▶ _ASSIGNMENT_: Copy each entry as written.

▶ _RECORDED DATA_:
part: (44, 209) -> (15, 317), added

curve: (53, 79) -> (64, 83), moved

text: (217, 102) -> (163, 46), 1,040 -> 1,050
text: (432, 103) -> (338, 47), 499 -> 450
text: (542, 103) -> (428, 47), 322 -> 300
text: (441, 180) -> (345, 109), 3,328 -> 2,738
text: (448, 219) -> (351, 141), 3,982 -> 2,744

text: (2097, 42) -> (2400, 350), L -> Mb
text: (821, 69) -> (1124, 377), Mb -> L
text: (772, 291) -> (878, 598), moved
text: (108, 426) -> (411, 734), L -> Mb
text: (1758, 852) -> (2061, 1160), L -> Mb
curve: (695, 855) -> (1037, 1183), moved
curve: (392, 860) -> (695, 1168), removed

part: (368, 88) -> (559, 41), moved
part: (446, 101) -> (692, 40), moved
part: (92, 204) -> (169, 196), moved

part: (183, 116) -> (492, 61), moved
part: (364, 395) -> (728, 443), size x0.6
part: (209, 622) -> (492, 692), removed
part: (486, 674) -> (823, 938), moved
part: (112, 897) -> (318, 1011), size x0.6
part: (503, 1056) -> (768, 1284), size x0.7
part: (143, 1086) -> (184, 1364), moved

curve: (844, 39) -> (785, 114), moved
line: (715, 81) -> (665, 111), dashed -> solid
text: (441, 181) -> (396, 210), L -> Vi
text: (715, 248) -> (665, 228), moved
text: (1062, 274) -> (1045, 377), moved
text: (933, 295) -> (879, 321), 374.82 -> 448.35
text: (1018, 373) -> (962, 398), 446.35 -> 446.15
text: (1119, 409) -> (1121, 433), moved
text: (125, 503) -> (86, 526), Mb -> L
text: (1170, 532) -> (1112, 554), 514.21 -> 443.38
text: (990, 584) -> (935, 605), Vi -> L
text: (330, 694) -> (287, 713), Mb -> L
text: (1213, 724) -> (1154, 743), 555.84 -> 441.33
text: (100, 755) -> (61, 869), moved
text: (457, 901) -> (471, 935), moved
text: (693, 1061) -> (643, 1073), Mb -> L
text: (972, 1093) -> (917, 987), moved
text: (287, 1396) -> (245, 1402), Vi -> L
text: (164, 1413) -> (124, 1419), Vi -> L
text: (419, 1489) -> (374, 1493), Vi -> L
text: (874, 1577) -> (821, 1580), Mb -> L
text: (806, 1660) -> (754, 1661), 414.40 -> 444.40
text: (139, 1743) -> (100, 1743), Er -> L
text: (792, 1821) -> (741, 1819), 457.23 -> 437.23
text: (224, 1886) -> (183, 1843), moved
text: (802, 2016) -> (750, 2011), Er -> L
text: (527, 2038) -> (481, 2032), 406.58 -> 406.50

▶ _TASK SOLUTION_:
part: (44, 209) -> (15, 317), added

curve: (53, 79) -> (64, 83), moved

text: (217, 102) -> (163, 46), 1,040 -> 1,050
text: (432, 103) -> (338, 47), 499 -> 450
text: (542, 103) -> (428, 47), 322 -> 300
text: (441, 180) -> (345, 109), 3,328 -> 2,738
text: (448, 219) -> (351, 141), 3,982 -> 2,744

text: (2097, 42) -> (2400, 350), L -> Mb
text: (821, 69) -> (1124, 377), Mb -> L
text: (772, 291) -> (878, 598), moved
text: (108, 426) -> (411, 734), L -> Mb
text: (1758, 852) -> (2061, 1160), L -> Mb
curve: (695, 855) -> (1037, 1183), moved
curve: (392, 860) -> (695, 1168), removed

part: (368, 88) -> (559, 41), moved
part: (446, 101) -> (692, 40), moved
part: (92, 204) -> (169, 196), moved

part: (183, 116) -> (492, 61), moved
part: (364, 395) -> (728, 443), size x0.6
part: (209, 622) -> (492, 692), removed
part: (486, 674) -> (823, 938), moved
part: (112, 897) -> (318, 1011), size x0.6
part: (503, 1056) -> (768, 1284), size x0.7
part: (143, 1086) -> (184, 1364), moved

curve: (844, 39) -> (785, 114), moved
line: (715, 81) -> (665, 111), dashed -> solid
text: (441, 181) -> (396, 210), L -> Vi
text: (715, 248) -> (665, 228), moved
text: (1062, 274) -> (1045, 377), moved
text: (933, 295) -> (879, 321), 374.82 -> 448.35
text: (1018, 373) -> (962, 398), 446.35 -> 446.15
text: (1119, 409) -> (1121, 433), moved
text: (125, 503) -> (86, 526), Mb -> L
text: (1170, 532) -> (1112, 554), 514.21 -> 443.38
text: (990, 584) -> (935, 605), Vi -> L
text: (330, 694) -> (287, 713), Mb -> L
text: (1213, 724) -> (1154, 743), 555.84 -> 441.33
text: (100, 755) -> (61, 869), moved
text: (457, 901) -> (471, 935), moved
text: (693, 1061) -> (643, 1073), Mb -> L
text: (972, 1093) -> (917, 987), moved
text: (287, 1396) -> (245, 1402), Vi -> L
text: (164, 1413) -> (124, 1419), Vi -> L
text: (419, 1489) -> (374, 1493), Vi -> L
text: (874, 1577) -> (821, 1580), Mb -> L
text: (806, 1660) -> (754, 1661), 414.40 -> 444.40
text: (139, 1743) -> (100, 1743), Er -> L
text: (792, 1821) -> (741, 1819), 457.23 -> 437.23
text: (224, 1886) -> (183, 1843), moved
text: (802, 2016) -> (750, 2011), Er -> L
text: (527, 2038) -> (481, 2032), 406.58 -> 406.50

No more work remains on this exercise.